While there are no statewide polls available on Measure Number 2, this year’s campaign is significantly different from the last effort since a number of groups that opposed the measure in 2018, including the North Dakota Petroleum Council and Greater North Dakota Chamber announced they will sit out this election.
If passed, the measure would:
- Legalize one ounce of adult use possession for people over 21;
- Allow licensing of 7 manufacturers (growers) and 18 dispensaries; and
- Allow home grow of up to three plants per person.
The measure includes no mention of expungement or social equity.
A 2020 legalization vote, which passed 54-46%, was struck down by the state supreme court after a ruling that the 2020 proposed constitutional amendment addressed more than one subject, which is not allowed by the state’s constitution.
Despite past success, this year’s effort is struggling, as a recent South Dakota State Poll found 47-45% split, with 8% undecided.

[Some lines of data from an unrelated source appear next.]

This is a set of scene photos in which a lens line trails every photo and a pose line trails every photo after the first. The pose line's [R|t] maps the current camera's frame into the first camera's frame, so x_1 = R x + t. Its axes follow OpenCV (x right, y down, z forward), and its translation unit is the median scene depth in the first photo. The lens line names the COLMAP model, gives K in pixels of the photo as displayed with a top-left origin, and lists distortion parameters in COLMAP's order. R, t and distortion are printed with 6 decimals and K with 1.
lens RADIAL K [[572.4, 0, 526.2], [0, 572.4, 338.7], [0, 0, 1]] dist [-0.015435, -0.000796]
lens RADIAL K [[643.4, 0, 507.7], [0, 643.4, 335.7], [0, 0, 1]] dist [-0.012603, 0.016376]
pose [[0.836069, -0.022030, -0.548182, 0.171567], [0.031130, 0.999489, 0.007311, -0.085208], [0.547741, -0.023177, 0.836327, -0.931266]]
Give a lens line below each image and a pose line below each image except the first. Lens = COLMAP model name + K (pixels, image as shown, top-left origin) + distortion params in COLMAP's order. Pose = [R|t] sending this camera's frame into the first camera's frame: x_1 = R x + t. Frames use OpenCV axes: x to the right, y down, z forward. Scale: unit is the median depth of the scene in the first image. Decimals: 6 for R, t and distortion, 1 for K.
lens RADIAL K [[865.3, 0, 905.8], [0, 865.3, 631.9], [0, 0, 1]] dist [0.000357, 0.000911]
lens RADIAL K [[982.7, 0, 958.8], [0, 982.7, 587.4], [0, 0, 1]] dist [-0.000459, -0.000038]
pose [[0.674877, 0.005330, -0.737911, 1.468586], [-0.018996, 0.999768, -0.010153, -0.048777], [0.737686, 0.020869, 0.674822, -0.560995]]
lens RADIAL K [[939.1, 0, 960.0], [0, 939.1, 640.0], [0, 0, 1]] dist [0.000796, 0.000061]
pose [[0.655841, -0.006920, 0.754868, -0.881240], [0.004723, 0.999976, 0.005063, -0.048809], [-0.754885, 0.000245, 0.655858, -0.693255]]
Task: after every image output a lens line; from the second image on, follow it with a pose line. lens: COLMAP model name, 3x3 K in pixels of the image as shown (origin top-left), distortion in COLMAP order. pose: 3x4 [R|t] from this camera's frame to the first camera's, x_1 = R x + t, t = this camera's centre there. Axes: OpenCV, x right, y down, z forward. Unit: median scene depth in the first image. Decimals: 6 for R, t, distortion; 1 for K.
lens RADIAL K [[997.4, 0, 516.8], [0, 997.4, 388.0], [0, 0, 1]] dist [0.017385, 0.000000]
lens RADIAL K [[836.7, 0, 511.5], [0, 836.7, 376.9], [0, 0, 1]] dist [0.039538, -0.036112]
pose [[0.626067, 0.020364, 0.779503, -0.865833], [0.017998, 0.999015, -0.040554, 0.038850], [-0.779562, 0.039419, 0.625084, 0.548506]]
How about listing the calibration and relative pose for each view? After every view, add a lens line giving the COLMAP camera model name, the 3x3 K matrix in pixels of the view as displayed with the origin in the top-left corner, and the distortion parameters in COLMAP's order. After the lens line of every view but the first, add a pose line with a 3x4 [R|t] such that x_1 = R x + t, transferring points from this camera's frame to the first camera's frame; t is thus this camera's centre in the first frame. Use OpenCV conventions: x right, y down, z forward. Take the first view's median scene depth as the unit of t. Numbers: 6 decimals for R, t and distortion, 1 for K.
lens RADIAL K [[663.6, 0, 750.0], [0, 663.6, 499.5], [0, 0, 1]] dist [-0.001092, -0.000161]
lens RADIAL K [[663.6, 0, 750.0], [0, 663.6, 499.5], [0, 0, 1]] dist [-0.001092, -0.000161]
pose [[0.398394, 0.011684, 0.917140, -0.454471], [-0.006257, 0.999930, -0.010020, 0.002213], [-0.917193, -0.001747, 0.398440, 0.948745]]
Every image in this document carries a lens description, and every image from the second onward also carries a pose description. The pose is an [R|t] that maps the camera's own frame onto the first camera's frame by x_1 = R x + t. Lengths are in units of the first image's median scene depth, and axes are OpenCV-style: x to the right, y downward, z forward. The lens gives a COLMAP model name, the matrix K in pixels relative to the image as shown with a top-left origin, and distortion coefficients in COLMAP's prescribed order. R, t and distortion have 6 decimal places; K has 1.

If passed, the measure would:
- Legalize possession by 21 and up for up to one ounce;
- Allow home grow of up to 6 plants; but
- The measure does not create a system for production or sales of cannabis, or taxation.
Since the measure would only legalized adult use possession, the legislature would then have to take up creating a sales mechanism – or not, depending on the political winds of the day, an important consideration since South Dakota Gov. Kristi Noem has well-known presidential aspirations.